China, like Russia, was never colonized. Like Islam, which spread over several nations and continents, China and Russia did not escape coloniality. Today, both states are leading the march of de-westernization while also leading the BRICS, having “moved” from the Second and Third World to lead de-westernization in the First.
But de-westernization is no longer a question of east and west, or south and north: BRICS countries are in the north (Russia), the east (China and India), the south (Brazil and South Africa). Together they form a transcontinental organization that has disrupted the twentieth-century belief in east-west partitions; First, Second, and Third World hierarchies; and the south-north divide after the collapse of the Soviet Union and the end of the Three Worlds partition. Such partitions are the consequences of global linear thinking and international law.
As Carl Schmitt unapologetically stated, international law partitions the globe to the benefit of Europe (and the United States; Schmitt made this statement in the early 1950s). Thus, global linear thinking and international law regulated and assisted the sustained process of global westernization from 1500, when international law emerged as an instrument of global regulation, until 2000. For Mahbubani, this process lasted for 200 years of British imperialism in southeast Asia. In the Americas, the count is 500.
We are not in a new Cold War. Communism is not an issue. We are experiencing the radical confrontation between de-westernization and re-westernization in efforts by the United States and the heart of the EU to preserve the long-lasting privileges created by westernization. Decolonization has failed, mainly because—as it was conceived during the Cold War—it did not challenge the political theory and political economy sustained and promoted by liberalism and socialism, both siblings of the European enlightenment. Decoloniality after decolonization promotes delinking from both, while de-westernization embraces economic colonialism—capitalism in the vocabulary of liberals, neoliberals, and Marxists alike—in order to delink, politically, from westernization.

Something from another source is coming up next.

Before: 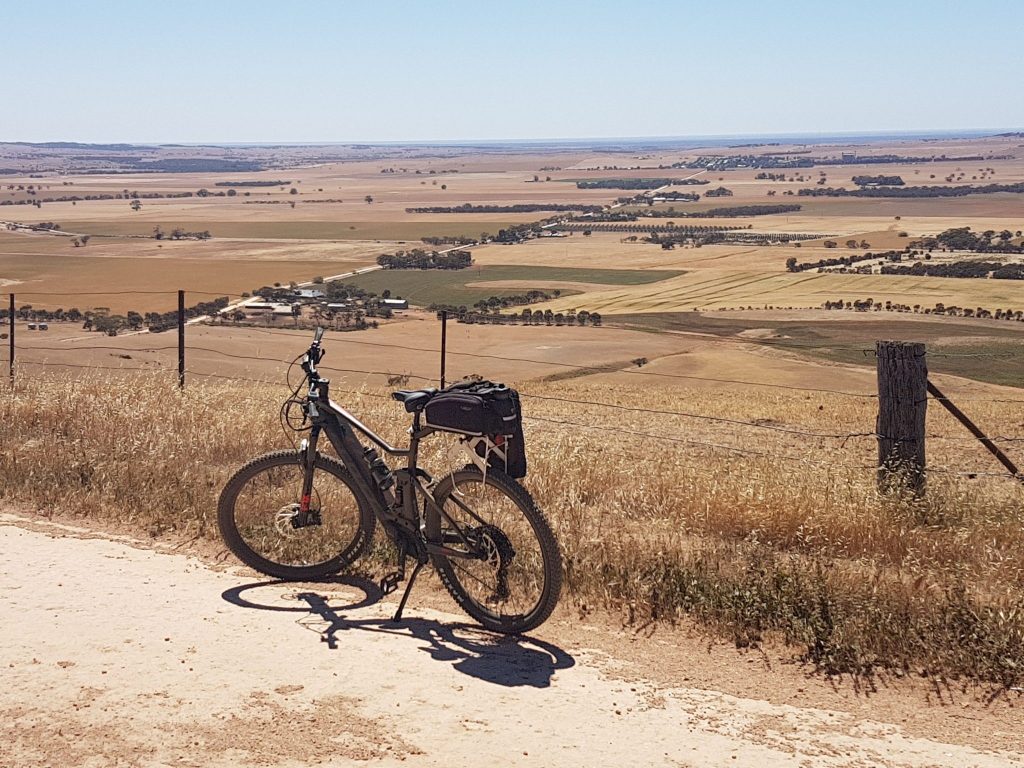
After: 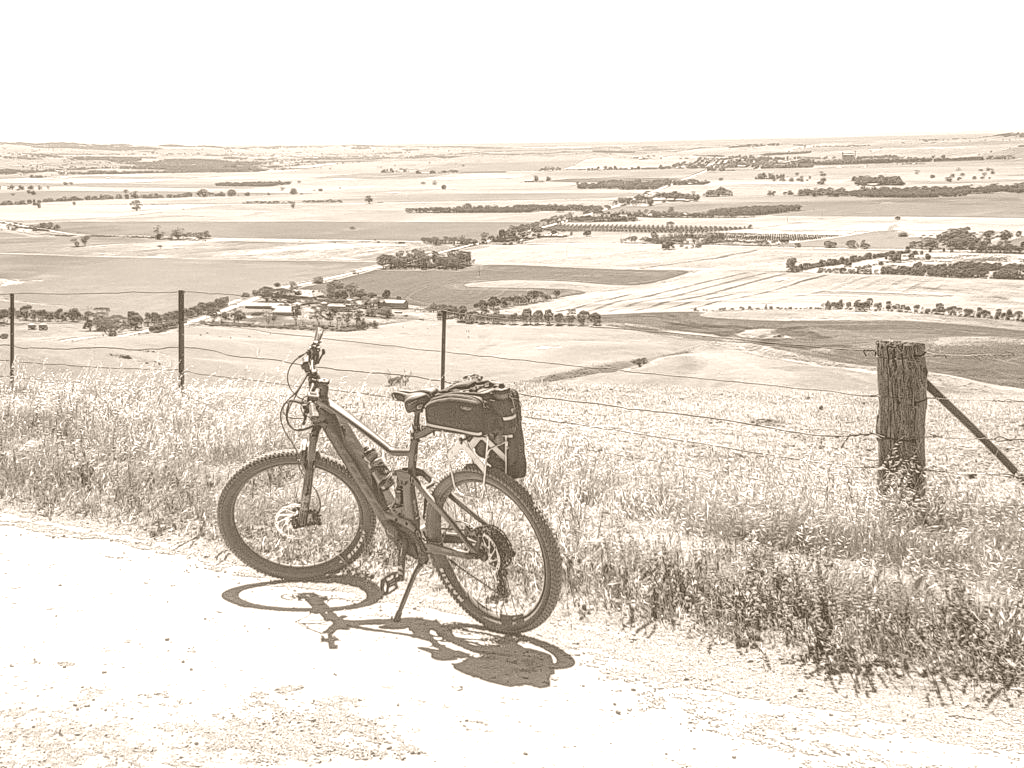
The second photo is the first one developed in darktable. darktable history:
local contrast: highlights 0%, shadows 0%, detail 133%
colorize: hue 34.49°, saturation 35.33%, source mix 100%, version 1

One open question today is how the sphere of art might respond to this global world order. After the Paris massacre, we were told this was a crime against humanity. Yet, voices from Beirut and Russia were quick to respond: we, the non-west, are humans, too; so are the civilians being targeted in Iraq and Palestine. This is the most pressing issue of our time, the effects of which will stay with us for several generations. Decolonization failed because we lost our humanity.
We must learn to delink. The conversation must move beyond north-south, or east-west. The reason is that in the twenty-first century, colonialism is over and postcolonialism is meaningless.